As another baking hot day dawns over Louisiana in 1943, a young black man wakes in a town jail to the final hours of his life: at midnight, eighteen-year-old Willie Jones will be executed by electric chair for raping a white girl - a crime some believe he did not commit.

In a tale taut with mounting tension, the day unfolds hour by hour from nine points of view: Willie himself, knowing what really happened and grappling with what it means to die; his father, desperately trying to reach home with a tombstone for his son before it´s too late to see him one last time; the lawyer, haunted by being forced to seek the death penalty against his convictions, his wife, who believes Willie to be innocent, and their 12-year-old son, determined to get as close as possible to the action regardless of the dangers; the priest assigned to Willie in jail; the prisoner entrusted with driving the executioner and his travelling electric chair to the place of execution; and the mother whose only son is fighting in the Far East, bent on befriending her black neighbours.

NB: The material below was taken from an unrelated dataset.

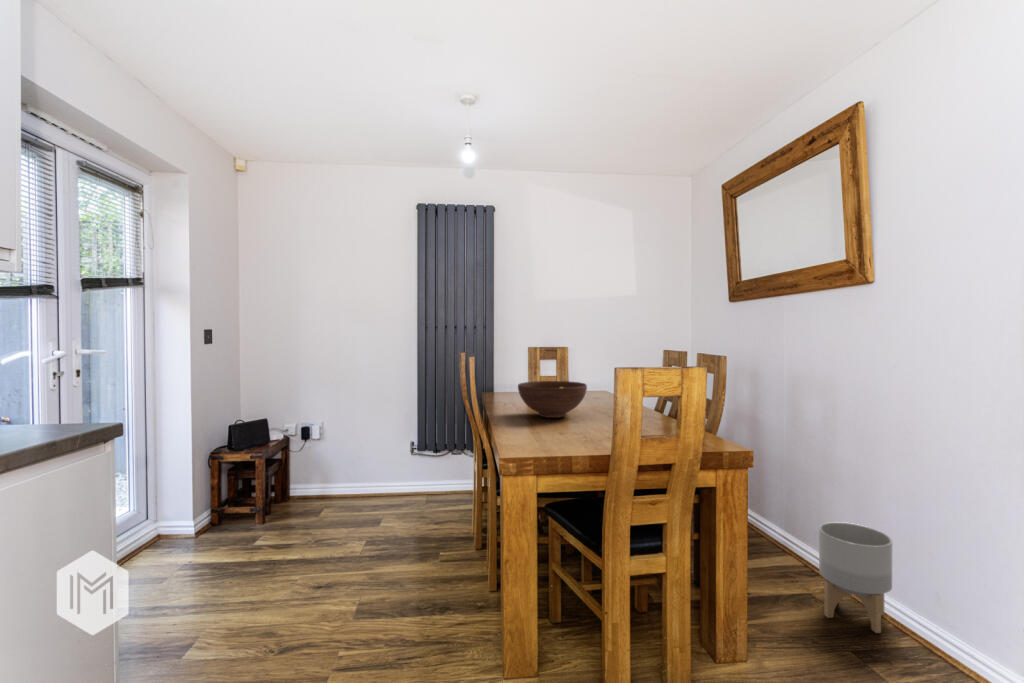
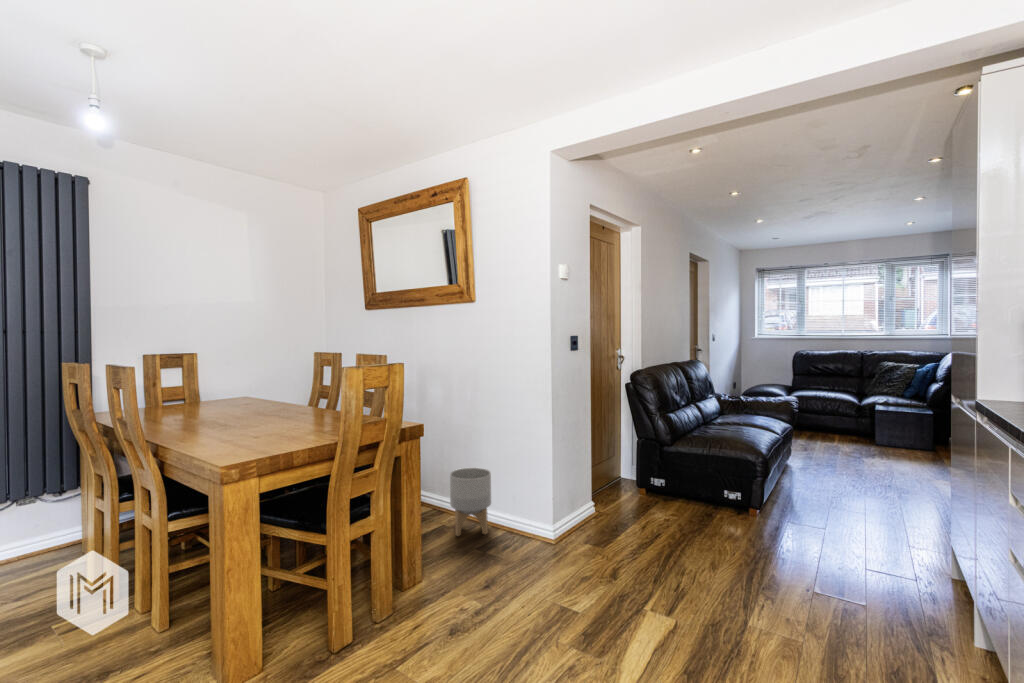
fruit bowl: present [518,381,587,418] -> none [175,387,260,427]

In this exceptionally powerful novel, Elizabeth Winthrop explores matters of justice, racism and the death penalty in a fresh, subtle and profoundly affecting way. Her kaleidoscopic narrative allows us to inhabit the lives of her characters and see them for what they are - complex individuals, making fateful choices we might not condone, but can understand.
It takes a brave writer to compose a novel about the execution of an African-American man in the Deep South when the topic has previously been brought to life by authors like Harper Lee and Ernest Gaines. There are multiple possibilities for failure: preachiness, melodrama and bias, to name a few. But Elizabeth H. Winthrop avoids these hazards by writing well, demonstrating once again that while the subject matter is the body of the narrative, the prose itself is the soul and the thing that makes a topic new . . . [The novel] gathers great power as it rolls on propelled by its many voices. Tim Gautreaux New York Times
H. Winthrop, Elizabeth
Elizabeth H. Winthrop was born and raised in New York City. She graduated from Harvard University in 2001 with a BA in English and American Literature and Language, and in 2004 she received her Master of Fine Arts in fiction from the University of California at Irvine. Her stories have appeared in a variety of publications including the Missouri Review and the Indiana Review. Fireworks, her first novel, was published by Sceptre in 2006, her second, December, was a Richard and Judy Book Club pick for 2009, she pulished her third novel, The Why of Things, in 2013. The Mercy Seat is her most recent work, published by Sceptre. She lives in Massachusetts with her husband, daughter and St. Bernard, and is Assistant Professor of English/Creative Writing at Endicott College.